Datascience environment managed by Docker and Docker-compose. This platform can be used for testing and exploration by any datascience team. Easy to deploy on a linux serveur.
$ git clone <repo_url>
$ cd plateforme-ds
$ make
Then, if you want to start a spark-cluster
$ docker-compose -f spark-local.yml up -d
Or a spark on local jupyter container
$ docker-compose -f spark-cluster.yml up -d
You can access namenode container by running the following command:
$ docker exec -it namenode bash
You can access jupyter container to obtain the token key by running the following command:
$ docker exec -it jupyter bash
$ jupyter notebook list
If you launch the spark cluster, you can connect to it in the jupyter notebook by running the following code:
from pyspark import SparkConf, SparkContext
conf = SparkConf().setAppName('test').setMaster('spark://spark-master:7077')

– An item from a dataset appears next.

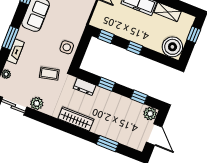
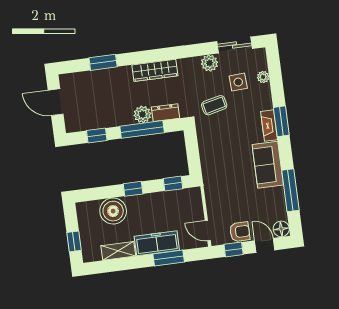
side table: (67, 47) -> (238, 82), moved
boiler: (172, 47) -> (113, 211), moved
fireplace: (16, 51) -> (269, 126), moved
window: (107, 84) -> (142, 129), width x2.17
plant: (150, 114) -> (142, 114), moved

sc = SparkContext(conf=conf)
And read files from HDFS system as follow:
lines = sc.textFile("hdfs://namenode:9000/<your_path_to_the_file>")
- go to the url http://<ip_or_hostname_server>:10000 to open a jupyterlab session
- Hadoop nanemode: http://<ip_or_hostname_server>:9870
- Hadoop datanode: http://<ip_or_hostname_server>:9864
- Ressource Manager: http://<ip_or_hostname_server>:8088
Spark cluster
- Spark master: http://<ip_or_hostname_server>:8585 (webui) or http://<ip_or_hostname_server>:7077 (jobs)
- Spark worker-[x]: http://<ip_or_hostname_server>:808[x]
Spark local
- Spark webui: http://<ip_or_hostname_server>:4040
- Add linked folder between jupyter container and host machine (handle permission issues)